[Collection entries]
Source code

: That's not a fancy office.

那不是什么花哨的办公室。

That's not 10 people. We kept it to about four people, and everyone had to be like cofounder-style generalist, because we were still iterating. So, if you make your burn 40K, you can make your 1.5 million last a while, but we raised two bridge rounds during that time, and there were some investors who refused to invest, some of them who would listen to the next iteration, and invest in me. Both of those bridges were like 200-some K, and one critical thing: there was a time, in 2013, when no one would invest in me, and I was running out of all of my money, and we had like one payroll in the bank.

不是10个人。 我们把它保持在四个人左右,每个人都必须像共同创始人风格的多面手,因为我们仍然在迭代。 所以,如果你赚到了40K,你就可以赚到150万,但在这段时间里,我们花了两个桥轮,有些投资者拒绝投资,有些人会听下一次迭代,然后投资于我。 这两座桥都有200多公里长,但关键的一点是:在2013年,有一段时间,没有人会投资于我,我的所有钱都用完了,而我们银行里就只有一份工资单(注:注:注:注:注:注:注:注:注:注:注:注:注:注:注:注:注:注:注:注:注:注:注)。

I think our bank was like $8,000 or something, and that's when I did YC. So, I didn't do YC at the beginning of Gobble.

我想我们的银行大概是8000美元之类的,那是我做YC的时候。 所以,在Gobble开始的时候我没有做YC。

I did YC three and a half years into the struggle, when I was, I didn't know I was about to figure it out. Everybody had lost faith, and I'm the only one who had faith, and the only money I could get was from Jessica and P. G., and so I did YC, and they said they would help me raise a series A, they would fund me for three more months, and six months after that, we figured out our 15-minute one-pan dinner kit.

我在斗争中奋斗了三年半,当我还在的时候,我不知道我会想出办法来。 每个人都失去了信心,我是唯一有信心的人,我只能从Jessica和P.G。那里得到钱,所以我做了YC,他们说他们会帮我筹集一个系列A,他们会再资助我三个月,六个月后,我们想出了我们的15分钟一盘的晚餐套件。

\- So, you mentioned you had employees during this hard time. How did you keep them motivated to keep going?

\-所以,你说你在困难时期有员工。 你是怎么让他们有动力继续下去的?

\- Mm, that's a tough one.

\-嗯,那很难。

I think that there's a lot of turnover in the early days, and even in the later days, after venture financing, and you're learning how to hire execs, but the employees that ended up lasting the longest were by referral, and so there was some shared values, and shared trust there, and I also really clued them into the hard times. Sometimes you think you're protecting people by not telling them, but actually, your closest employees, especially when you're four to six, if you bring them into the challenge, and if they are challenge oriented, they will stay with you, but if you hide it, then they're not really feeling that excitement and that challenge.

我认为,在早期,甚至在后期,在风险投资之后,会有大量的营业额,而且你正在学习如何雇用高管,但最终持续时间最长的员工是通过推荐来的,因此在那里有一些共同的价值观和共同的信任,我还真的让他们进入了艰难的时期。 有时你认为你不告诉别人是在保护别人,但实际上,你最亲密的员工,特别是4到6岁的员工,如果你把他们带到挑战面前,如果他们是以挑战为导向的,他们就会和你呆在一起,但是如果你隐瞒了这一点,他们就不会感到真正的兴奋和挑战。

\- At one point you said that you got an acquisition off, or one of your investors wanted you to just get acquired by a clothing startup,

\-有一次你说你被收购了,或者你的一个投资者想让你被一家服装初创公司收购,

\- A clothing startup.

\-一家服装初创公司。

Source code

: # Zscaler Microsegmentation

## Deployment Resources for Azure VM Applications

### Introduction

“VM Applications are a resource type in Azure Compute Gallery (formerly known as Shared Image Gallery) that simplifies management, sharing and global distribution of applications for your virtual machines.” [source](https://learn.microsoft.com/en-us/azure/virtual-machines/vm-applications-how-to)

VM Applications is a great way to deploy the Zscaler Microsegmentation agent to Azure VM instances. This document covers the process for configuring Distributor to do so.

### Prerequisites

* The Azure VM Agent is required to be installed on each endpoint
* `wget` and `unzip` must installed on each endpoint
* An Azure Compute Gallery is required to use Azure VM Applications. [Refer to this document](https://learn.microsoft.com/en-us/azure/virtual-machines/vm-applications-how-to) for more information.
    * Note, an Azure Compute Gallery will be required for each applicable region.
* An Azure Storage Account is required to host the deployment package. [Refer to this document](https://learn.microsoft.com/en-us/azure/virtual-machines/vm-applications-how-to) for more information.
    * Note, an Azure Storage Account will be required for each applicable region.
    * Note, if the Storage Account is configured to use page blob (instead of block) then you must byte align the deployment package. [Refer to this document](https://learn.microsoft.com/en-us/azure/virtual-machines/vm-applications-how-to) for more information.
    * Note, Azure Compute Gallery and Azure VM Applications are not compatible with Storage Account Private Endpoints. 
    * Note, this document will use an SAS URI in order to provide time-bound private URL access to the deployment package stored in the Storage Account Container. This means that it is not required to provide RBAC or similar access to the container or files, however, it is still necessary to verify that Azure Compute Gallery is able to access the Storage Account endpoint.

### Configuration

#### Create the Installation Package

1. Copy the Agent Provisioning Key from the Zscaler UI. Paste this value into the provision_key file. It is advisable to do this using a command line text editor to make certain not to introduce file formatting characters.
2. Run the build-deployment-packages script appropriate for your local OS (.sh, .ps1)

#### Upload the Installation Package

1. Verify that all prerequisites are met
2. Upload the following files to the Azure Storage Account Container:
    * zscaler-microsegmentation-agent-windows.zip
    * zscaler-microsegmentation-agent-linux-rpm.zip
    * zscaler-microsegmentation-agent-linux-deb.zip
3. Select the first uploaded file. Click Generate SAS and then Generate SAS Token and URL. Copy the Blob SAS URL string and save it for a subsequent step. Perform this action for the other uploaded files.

**Problem requirements**
Retype the entries precisely as they stand.

**Solution to the problem**
Source code

: That's not a fancy office.

那不是什么花哨的办公室。

That's not 10 people. We kept it to about four people, and everyone had to be like cofounder-style generalist, because we were still iterating. So, if you make your burn 40K, you can make your 1.5 million last a while, but we raised two bridge rounds during that time, and there were some investors who refused to invest, some of them who would listen to the next iteration, and invest in me. Both of those bridges were like 200-some K, and one critical thing: there was a time, in 2013, when no one would invest in me, and I was running out of all of my money, and we had like one payroll in the bank.

不是10个人。 我们把它保持在四个人左右,每个人都必须像共同创始人风格的多面手,因为我们仍然在迭代。 所以,如果你赚到了40K,你就可以赚到150万,但在这段时间里,我们花了两个桥轮,有些投资者拒绝投资,有些人会听下一次迭代,然后投资于我。 这两座桥都有200多公里长,但关键的一点是:在2013年,有一段时间,没有人会投资于我,我的所有钱都用完了,而我们银行里就只有一份工资单(注:注:注:注:注:注:注:注:注:注:注:注:注:注:注:注:注:注:注:注:注:注:注)。

I think our bank was like $8,000 or something, and that's when I did YC. So, I didn't do YC at the beginning of Gobble.

我想我们的银行大概是8000美元之类的,那是我做YC的时候。 所以,在Gobble开始的时候我没有做YC。

I did YC three and a half years into the struggle, when I was, I didn't know I was about to figure it out. Everybody had lost faith, and I'm the only one who had faith, and the only money I could get was from Jessica and P. G., and so I did YC, and they said they would help me raise a series A, they would fund me for three more months, and six months after that, we figured out our 15-minute one-pan dinner kit.

我在斗争中奋斗了三年半,当我还在的时候,我不知道我会想出办法来。 每个人都失去了信心,我是唯一有信心的人,我只能从Jessica和P.G。那里得到钱,所以我做了YC,他们说他们会帮我筹集一个系列A,他们会再资助我三个月,六个月后,我们想出了我们的15分钟一盘的晚餐套件。

\- So, you mentioned you had employees during this hard time. How did you keep them motivated to keep going?

\-所以,你说你在困难时期有员工。 你是怎么让他们有动力继续下去的?

\- Mm, that's a tough one.

\-嗯,那很难。

I think that there's a lot of turnover in the early days, and even in the later days, after venture financing, and you're learning how to hire execs, but the employees that ended up lasting the longest were by referral, and so there was some shared values, and shared trust there, and I also really clued them into the hard times. Sometimes you think you're protecting people by not telling them, but actually, your closest employees, especially when you're four to six, if you bring them into the challenge, and if they are challenge oriented, they will stay with you, but if you hide it, then they're not really feeling that excitement and that challenge.

我认为,在早期,甚至在后期,在风险投资之后,会有大量的营业额,而且你正在学习如何雇用高管,但最终持续时间最长的员工是通过推荐来的,因此在那里有一些共同的价值观和共同的信任,我还真的让他们进入了艰难的时期。 有时你认为你不告诉别人是在保护别人,但实际上,你最亲密的员工,特别是4到6岁的员工,如果你把他们带到挑战面前,如果他们是以挑战为导向的,他们就会和你呆在一起,但是如果你隐瞒了这一点,他们就不会感到真正的兴奋和挑战。

\- At one point you said that you got an acquisition off, or one of your investors wanted you to just get acquired by a clothing startup,

\-有一次你说你被收购了,或者你的一个投资者想让你被一家服装初创公司收购,

\- A clothing startup.

\-一家服装初创公司。

Source code

: # Zscaler Microsegmentation

## Deployment Resources for Azure VM Applications

### Introduction

“VM Applications are a resource type in Azure Compute Gallery (formerly known as Shared Image Gallery) that simplifies management, sharing and global distribution of applications for your virtual machines.” [source](https://learn.microsoft.com/en-us/azure/virtual-machines/vm-applications-how-to)

VM Applications is a great way to deploy the Zscaler Microsegmentation agent to Azure VM instances. This document covers the process for configuring Distributor to do so.

### Prerequisites

* The Azure VM Agent is required to be installed on each endpoint
* `wget` and `unzip` must installed on each endpoint
* An Azure Compute Gallery is required to use Azure VM Applications. [Refer to this document](https://learn.microsoft.com/en-us/azure/virtual-machines/vm-applications-how-to) for more information.
    * Note, an Azure Compute Gallery will be required for each applicable region.
* An Azure Storage Account is required to host the deployment package. [Refer to this document](https://learn.microsoft.com/en-us/azure/virtual-machines/vm-applications-how-to) for more information.
    * Note, an Azure Storage Account will be required for each applicable region.
    * Note, if the Storage Account is configured to use page blob (instead of block) then you must byte align the deployment package. [Refer to this document](https://learn.microsoft.com/en-us/azure/virtual-machines/vm-applications-how-to) for more information.
    * Note, Azure Compute Gallery and Azure VM Applications are not compatible with Storage Account Private Endpoints. 
    * Note, this document will use an SAS URI in order to provide time-bound private URL access to the deployment package stored in the Storage Account Container. This means that it is not required to provide RBAC or similar access to the container or files, however, it is still necessary to verify that Azure Compute Gallery is able to access the Storage Account endpoint.

### Configuration

#### Create the Installation Package

1. Copy the Agent Provisioning Key from the Zscaler UI. Paste this value into the provision_key file. It is advisable to do this using a command line text editor to make certain not to introduce file formatting characters.
2. Run the build-deployment-packages script appropriate for your local OS (.sh, .ps1)

#### Upload the Installation Package

1. Verify that all prerequisites are met
2. Upload the following files to the Azure Storage Account Container:
    * zscaler-microsegmentation-agent-windows.zip
    * zscaler-microsegmentation-agent-linux-rpm.zip
    * zscaler-microsegmentation-agent-linux-deb.zip
3. Select the first uploaded file. Click Generate SAS and then Generate SAS Token and URL. Copy the Blob SAS URL string and save it for a subsequent step. Perform this action for the other uploaded files.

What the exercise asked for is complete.